Student Loan Debtors Should Reap What's Been Sown for Them...

...or something.

Veronique de Rugy, unserious shill for the wealthy, is at it again. She's now advocating that the screws not be loosened off of those drowning in student loan debt due to the perverse consequences it might cause. (Yes, I'm mixing metaphors. Get over it.)

Let's review this logic:

A. People are drowning in student loan debt

B. College tuition has been skyrocketing for years

C. Wages are flat

D. The job market is abysmal

and not expected to get much better in the U.S. over the next 5 years.

A+B+C+D+E = People are lazy and have made bad decisions and must be made to suffer to learn from their mistakes!

Well, that's what I think the message is if you read between the lines. What Ms. de Rugy said specifically is:

By keeping student loan rates artificially low, the federal government is contributing to the rapid increase in college tuition and forcing today’s workers to subsidize the educational choices of big earners.

She then points to the following chart which is meant to show us that, "In 2008 the interest rate on student loans was 6.8 percent. This was reduced in stages over the next four years to 3.4 percent. The data show a notable rise in student loan debt as interest rates fell between 2009 and today." (emphasis mine)

She then adds that, "Over the past decade, student loan debt has increased by 281 percent, from about $260 billion in the first quarter of 2004 to $990 billion in the first quarter of 2013."

Now wait a minute, I thought the "notable rise" occurred between 2008 and the present. Hmm. Let's check the tote board.

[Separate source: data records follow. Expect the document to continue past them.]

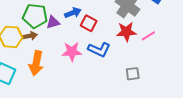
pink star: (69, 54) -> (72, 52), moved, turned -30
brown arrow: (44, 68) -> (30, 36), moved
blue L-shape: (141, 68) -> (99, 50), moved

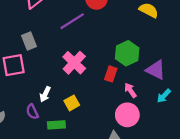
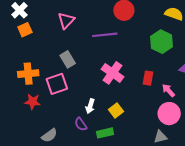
purple line: (72, 21) -> (105, 35), turned 35
green hexagon: (127, 53) -> (161, 42), moved

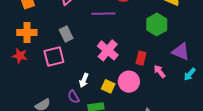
orange cross: (28, 74) -> (27, 32), moved
red star: (33, 102) -> (20, 56), moved
yellow square: (116, 110) -> (108, 86), turned -32
pink circle: (169, 114) -> (129, 82), moved

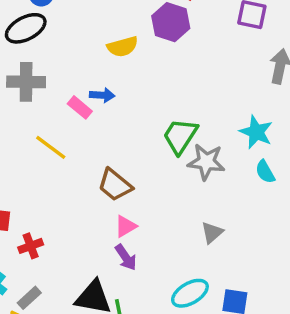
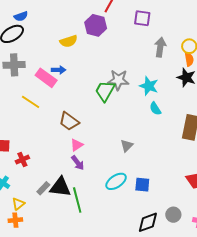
pink rectangle: (80, 107) -> (46, 78), size x1.5
gray star: (206, 162) -> (118, 80), moved
gray rectangle: (29, 298) -> (43, 188), moved

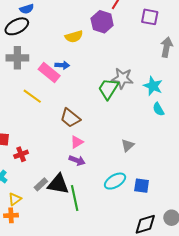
purple arrow: (78, 163) -> (77, 160), turned -35

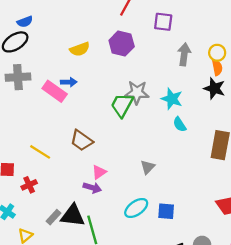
purple hexagon: (102, 22) -> (122, 43), moved
yellow line: (32, 96) -> (40, 152), moved
pink triangle: (77, 142) -> (99, 172), moved

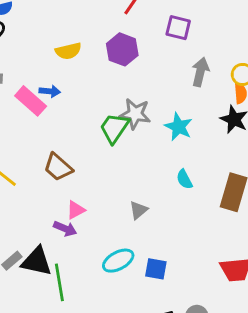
cyan semicircle: (180, 124) -> (184, 179), moved

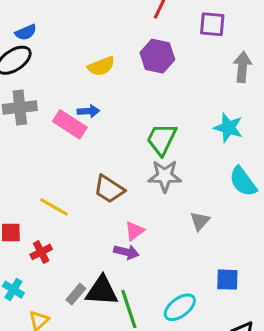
gray star: (135, 114) -> (165, 176), moved
cyan semicircle: (184, 179) -> (243, 182), size x1.5
cyan ellipse: (118, 261) -> (180, 307), moved

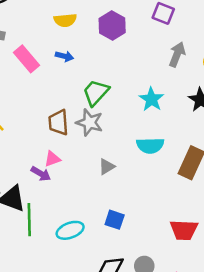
blue arrow: (88, 111) -> (64, 56), moved
cyan semicircle: (243, 182) -> (150, 146), turned -72
brown trapezoid: (109, 189) -> (58, 122), moved, turned 36

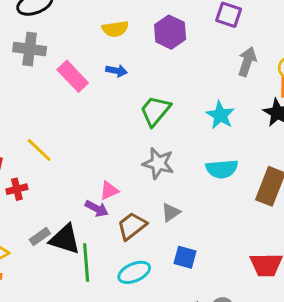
brown trapezoid: (58, 122) -> (132, 226), moved, turned 60
gray star: (89, 122) -> (158, 163), moved
gray triangle: (107, 167) -> (171, 212), moved

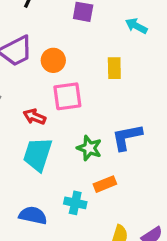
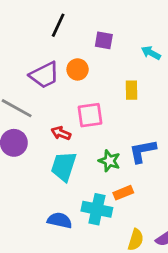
orange circle: (53, 60) -> (78, 69), moved
cyan cross: (75, 203) -> (97, 209), size x1.5

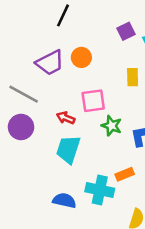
purple square: (104, 40) -> (126, 31), moved, turned -36
green star: (109, 161) -> (112, 126), moved

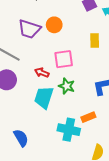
purple trapezoid: (50, 63) -> (29, 29), turned 45
green star: (112, 126) -> (67, 86), moved
blue semicircle: (64, 200) -> (21, 138), moved, turned 48

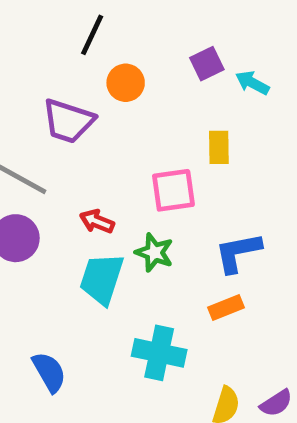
orange circle: (54, 25) -> (126, 83), moved
pink square: (64, 59) -> (173, 190), moved
orange rectangle: (88, 117) -> (226, 307), moved

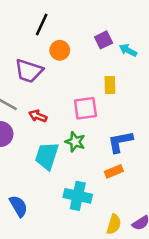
red arrow: (97, 221) -> (38, 116), moved

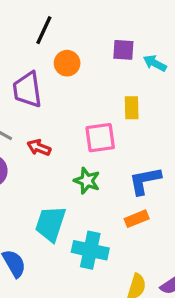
purple square: (104, 40) -> (123, 50), turned 30
purple trapezoid: (29, 71) -> (27, 90), turned 64
cyan trapezoid: (47, 156) -> (51, 224), moved

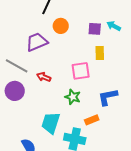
purple square: (123, 50) -> (95, 29), moved
purple trapezoid: (27, 90) -> (37, 42), turned 75
orange rectangle: (137, 219) -> (92, 120), moved

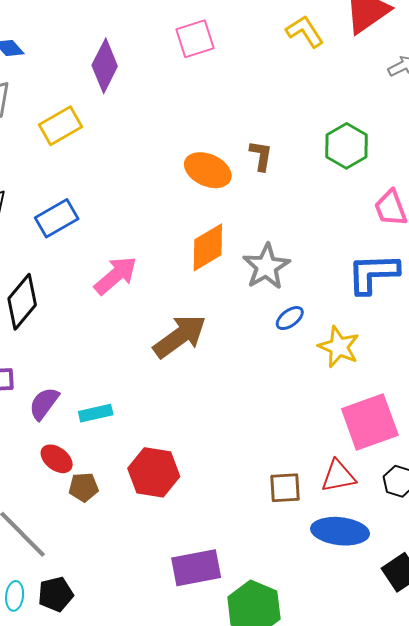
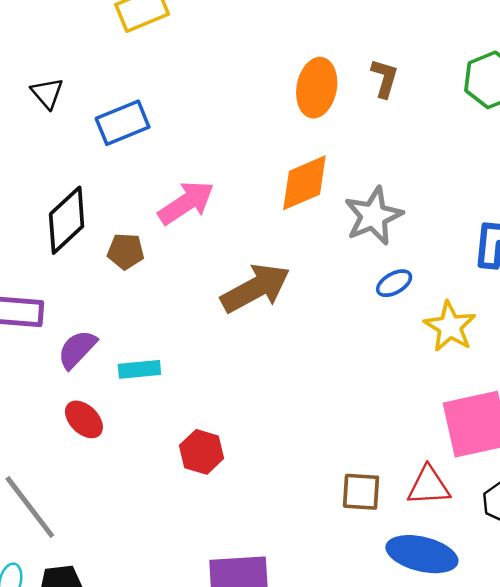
orange ellipse: (208, 170) -> (317, 88), turned 69
red hexagon: (154, 472) -> (202, 452), size x0.7
brown pentagon: (84, 487) -> (126, 251), moved

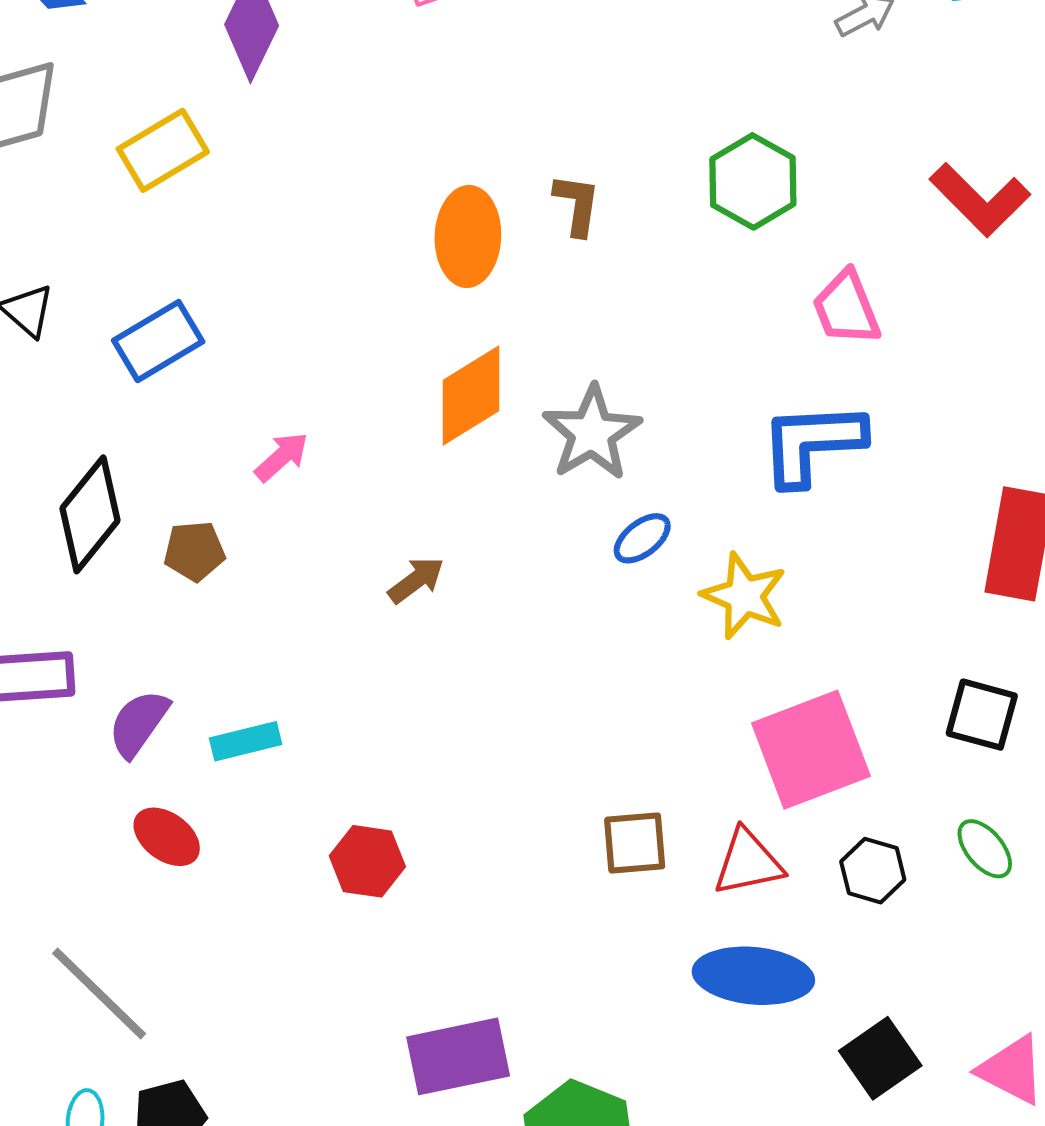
pink arrow: (186, 203) -> (282, 457), size x0.6
brown arrow: (255, 288) -> (416, 580), size x0.5
brown square: (361, 492) -> (635, 843), moved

If we look at this chart, it does appear to corroborate her second point about student loan debt increases over the past ten years. So what's the deal with the first point? Why was that increase "notable" when it was no worse than the prior five years?

Let's go back to the point about perverse incentives. Ms. de Rugy suggests that giving a little relief to the folks who are suffering under the weight of their loans would only invite more people to jump into the same boat. I'm sorry, but if there's anything I learned from the financial crisis, it's that when a debt creates it's own gravitational pull, we must, at all costs, keep it from collapsing into a black hole, or does that only work for people that are corporations and not people that are people?

Okay, so I've devolved into nonsense, but what else can you do when the debate terms are set in la la land?

Parting Shot

When the White Witch rules Narnia for good, the Turkish Delight well will surely run dry.